Journalists are having a field day describing “scenes of jubilation” and “rejoicing crowds.” The pictures, designed to show the “liberation” of Baghdad, are, however, less convincing than is being claimed by the commentators bent on making history alongside the victors. France 2 TV, for example, shows an Iraqi bashing a poster of Saddam Hussein with a rock. He is joined by another, who disappears and then is chased by two individuals. The camera very briefly follows this scene, but then focuses again on the man, who poses for the journalists. The purpose is to “manufacture the news which people want to hear” (Rupert Murdoch’s editorial policy, Le Monde, 5 April 2003)

Pictures of an Iraqi populace greeting the British and American troops as liberators in massive numbers are noticeably absent. The television channels broadcast a few insignificant shots over and over. Mainly we are shown scenes of looting. Fleeting images give a glimpse of several people throwing stones at a lorry loaded with stolen goods. Is it really any wonder? The images, created by obedient journalists, have been celebrating American soldiers kicking open the doors of public buildings. The hint is given. It was a call to loot.

To impose colonisation and a docile government on the country, the Bush administration’s strategists need chaos to set in. But that is a dangerous game, as it could also create the conditions for a civil war which the victors would have difficulty controlling. The British and American troops still fear the population, part of which is armed. They are letting the looting take place so as to provide a pretext, in a few days time, for a tough intervention to restore order. In the end, the American administration wants to subject the Iraqi population by obliging it to beg for food and water.

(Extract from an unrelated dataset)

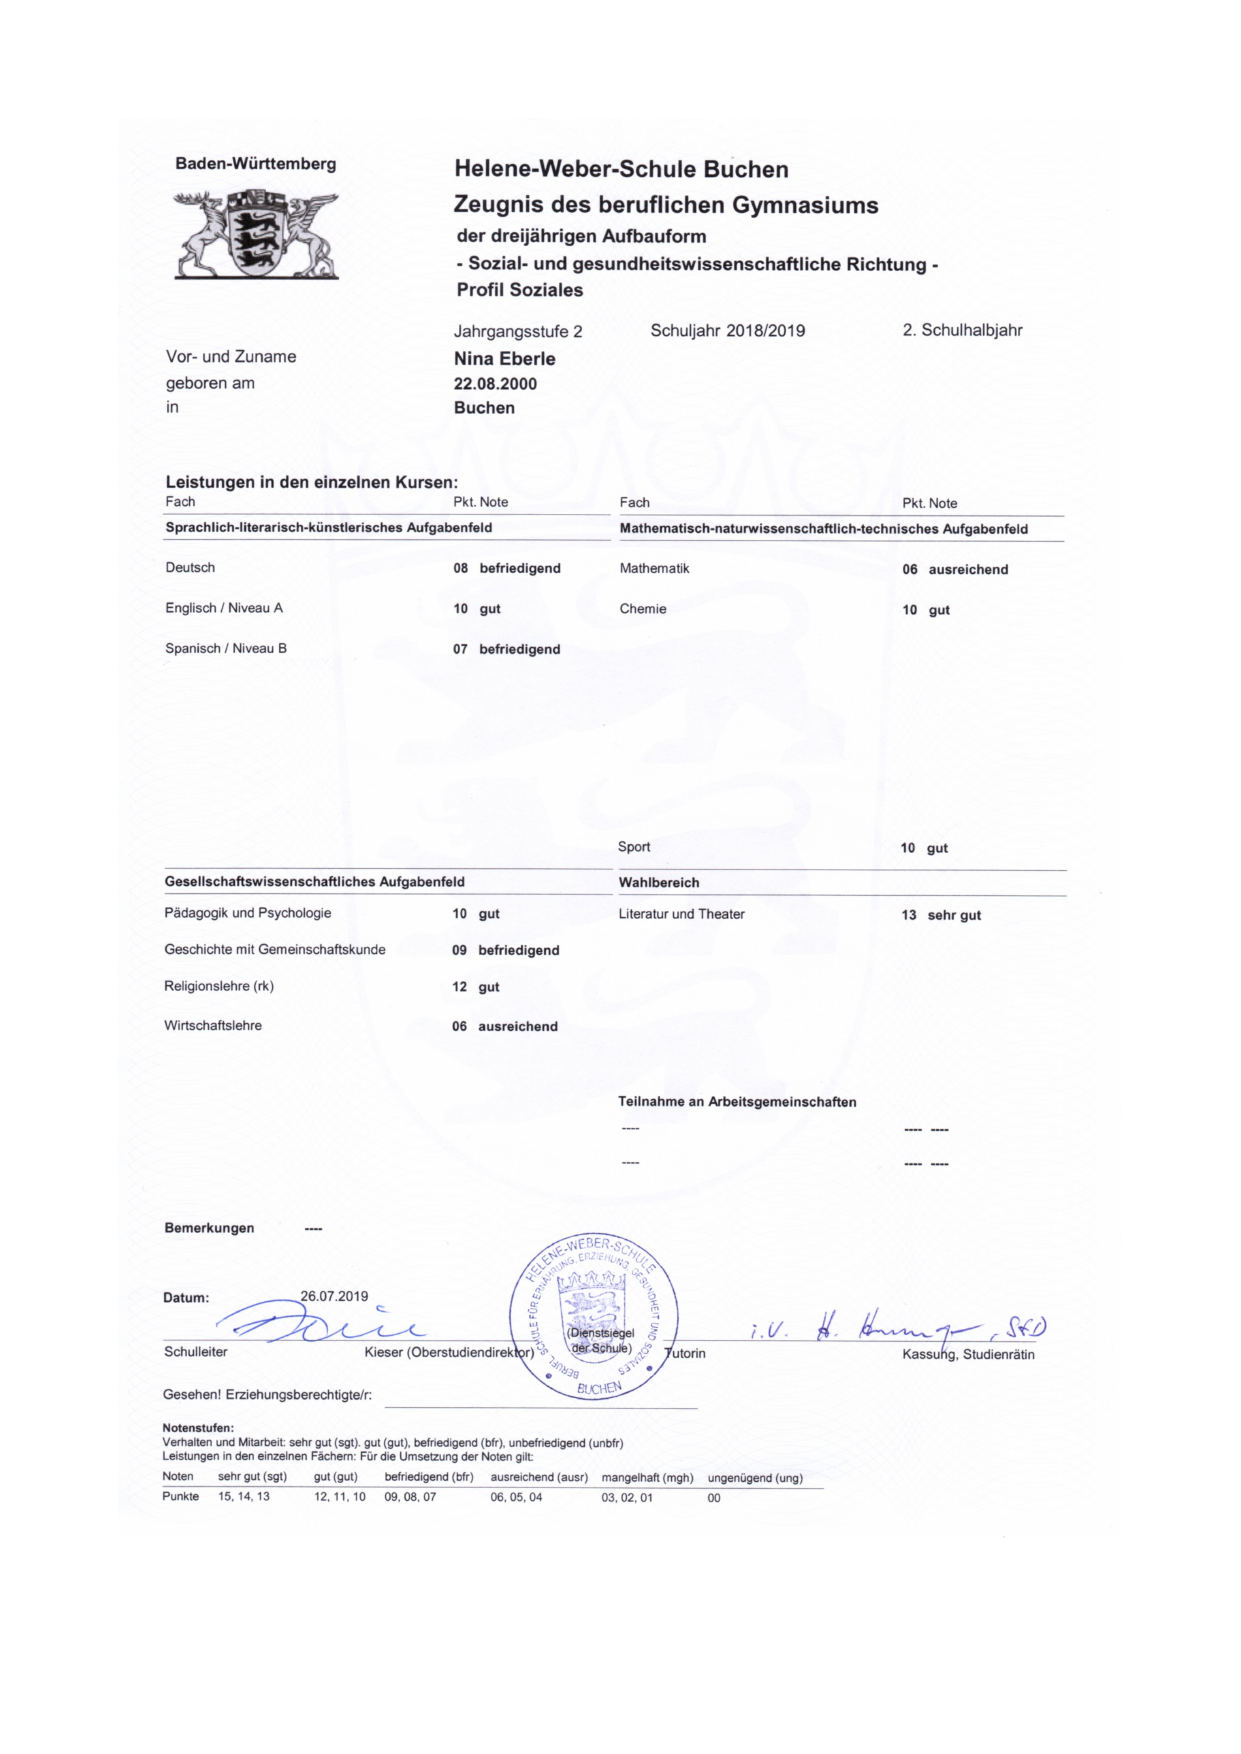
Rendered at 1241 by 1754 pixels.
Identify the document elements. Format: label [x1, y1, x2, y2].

picture [118, 118, 1123, 1538]
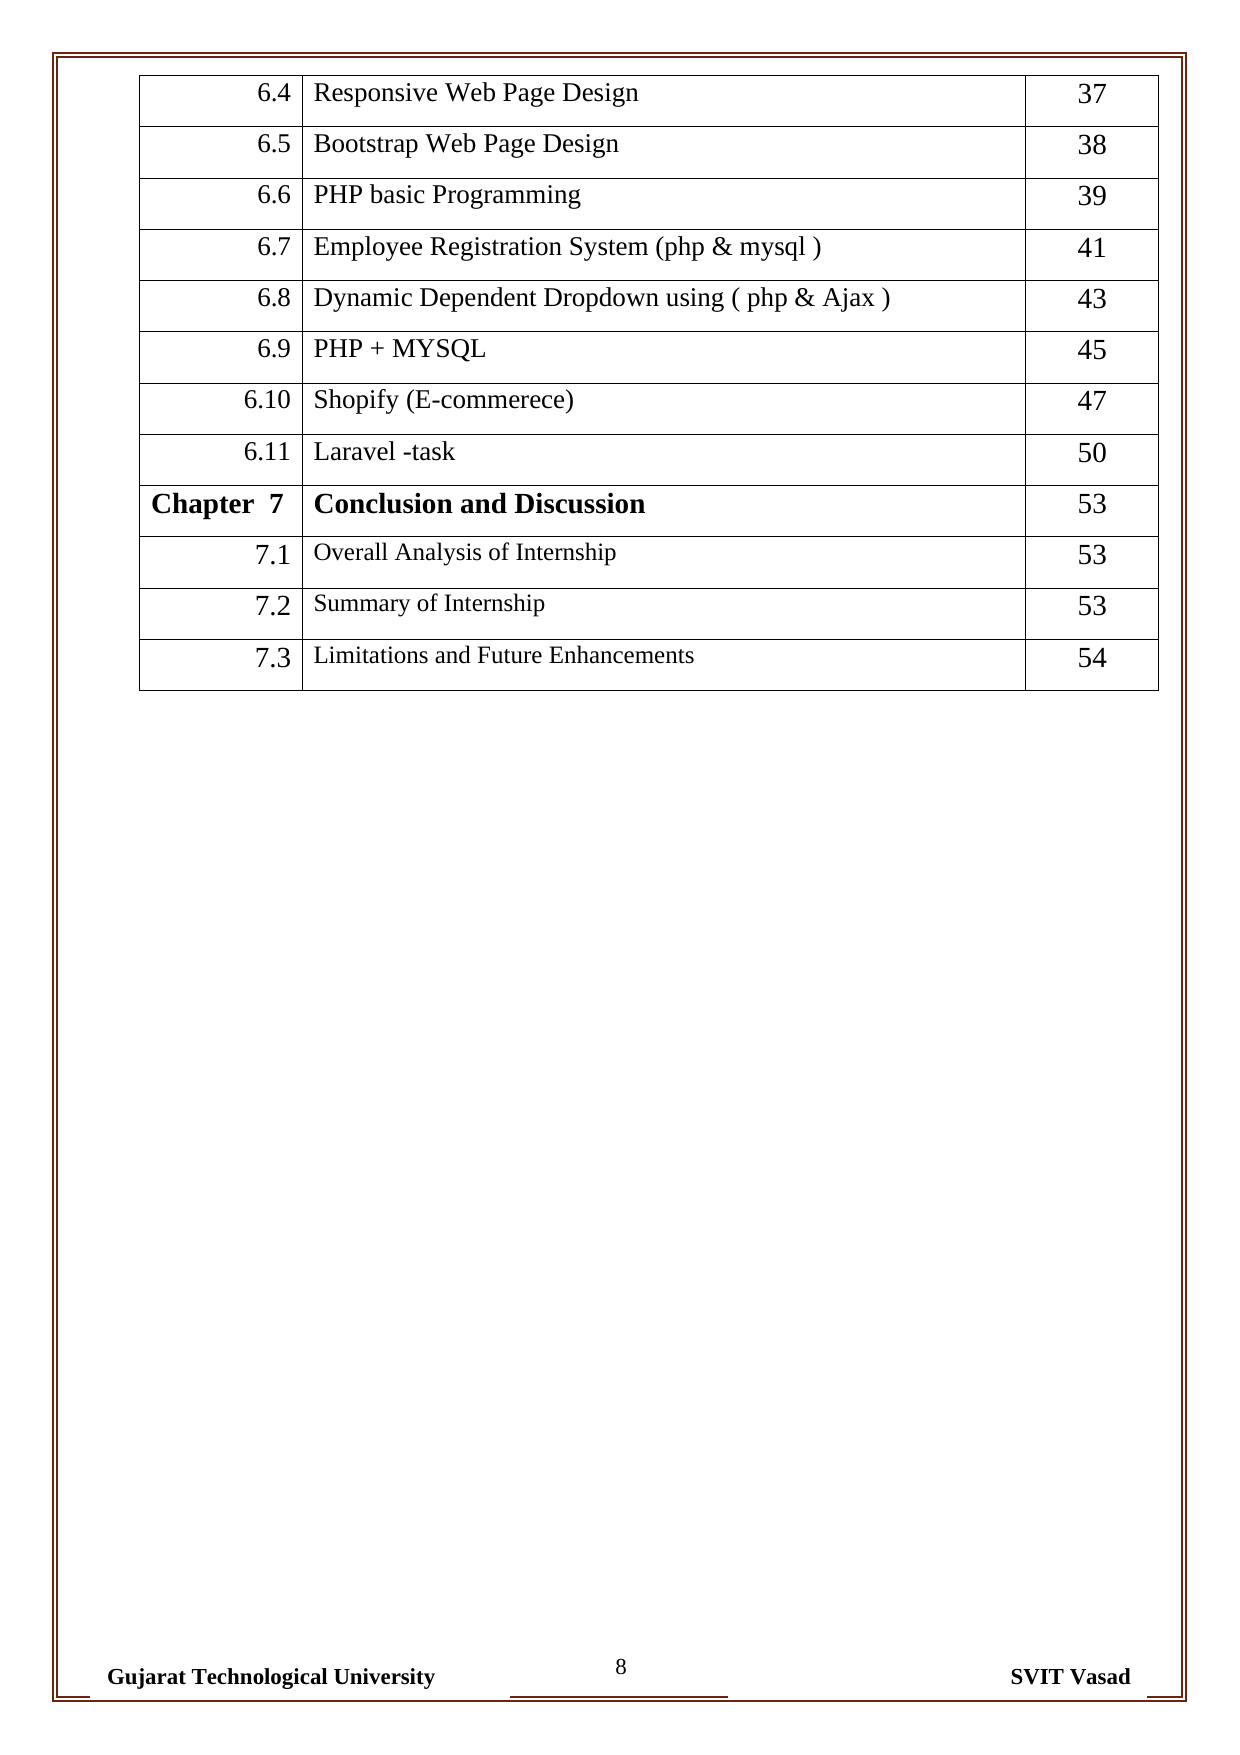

The French commentators are imploring the US to find evidence of “weapons of mass destruction”. It is on this condition that Jacques Chirac is prepared to rally to the British and American coalition. You can be sure they will find something for French diplomacy to feed on so that it can shamefully slip back into the victors’ camp and gather the crumbs from the festive table. A shed has already been found containing chemical substances and another with brand-new coffins with corpses from 1985 in them! It was too good to be true. The truth-twisting experts will likely find images, less spectacular, but capable of influencing public opinion.